Dallas-based Energy Transfer (NYSE:ET) has joined The Environmental Partnership, a growing coalition of nearly 100 energy companies committed to continuously improving the industry’s environmental performance. The non-profit organization is focused on working with its members to adopt technology and best practices that will significantly reduce emissions.
Energy Transfer joined The Environmental Partnership as part of its overall effort to reduce its environmental footprint across its operations, which includes more than 90,000 miles of pipelines and associated facilities in 38 states and Canada. This initiative includes several projects to increase Energy Transfer’s use of renewable energy including the support of the development of the Maplewood 2 Solar farm in West Texas. Maplewood 2 delivers power to three of Energy Transfer’s cryogenic plants in the area along with numerous compressor and pump stations. Energy Transfer also has installed approximately 18,000 solar panels across the country that provide power to its metering stations.
“We have for years used a diversified mix of energy sources and emissions-reducing technologies to power our assets,” said Tom Mason, executive vice president and head of Energy Transfer’s Alternative Energy Group. “In fact, nearly 20 percent of the electrical energy we purchase on any given day originates from wind and solar sources. We are also pursuing a number of other emissions reduction efforts, including several carbon capture projects. We look forward to working with the Environmental Partnership and our industry peers to advance our emissions reduction efforts across our operational footprint.”
Energy Transfer also uses a natural gas compression system in many of its operating areas that reduces emissions through its patented ability to switch compression drivers between an electric motor and a natural gas engine. These Dual Drive compressors are often used in ozone non-attainment areas to improve air quality by providing a low-emission alternative for natural gas compression.

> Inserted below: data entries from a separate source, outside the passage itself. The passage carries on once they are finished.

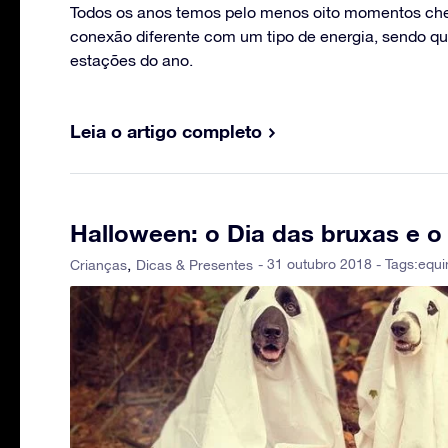
Todos os anos temos pelo menos oito momentos che
conexão diferente com um tipo de energia, sendo qu
estações do ano.
Leia o artigo completo
Halloween: o Dia das bruxas e 
- 31 outubro 2018 - Tags:
equi
Crianças
Dicas & Presentes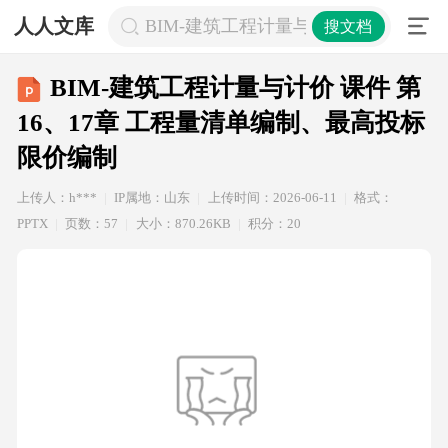
人人文库
BIM-建筑工程计量与计价 课件 第1
搜文档
BIM-建筑工程计量与计价 课件 第
16、17章 工程量清单编制、最高投标
限价编制
上传人：h***
IP属地：山东
上传时间：2026-06-11
格式：
PPTX
页数：57
大小：870.26KB
积分：20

Energy Transfer LP (NYSE: ET) owns and operates one of the largest and most diversified portfolios of energy assets in the United States, with a strategic footprint in all of the major domestic production basins. ET is a publicly traded limited partnership with core operations that include complementary natural gas midstream, intrastate and interstate transportation and storage assets; crude oil, natural gas liquids (NGL) and refined product transportation and terminalling assets; NGL fractionation; and various acquisition and marketing assets. ET also owns Lake Charles LNG Company, as well as the general partner interests, the incentive distribution rights and 28.5 million common units of Sunoco LP (NYSE: SUN), and the general partner interests and 46.1 million common units of USA Compression Partners, LP (NYSE: USAC). For more information, visit the Energy Transfer website at energytransfer.com.
Forward Looking Statements
This press release may include certain statements concerning expectations for the future that are forward-looking statements as defined by federal law. Such forward-looking statements are subject to a variety of known and unknown risks, uncertainties, and other factors that are difficult to predict and many of which are beyond management’s control. An extensive list of factors that can affect future results are discussed in the Partnership’s Annual Report on Form 10-K and other documents filed from time to time with the Securities and Exchange Commission. In addition to the risks and uncertainties previously disclosed, the Partnership has also been, or may in the future be, impacted by new or heightened risks related to the COVID-19 pandemic, and we cannot predict the length and ultimate impact of those risks. The Partnership undertakes no obligation to update or revise any forward-looking statement to reflect new information or events.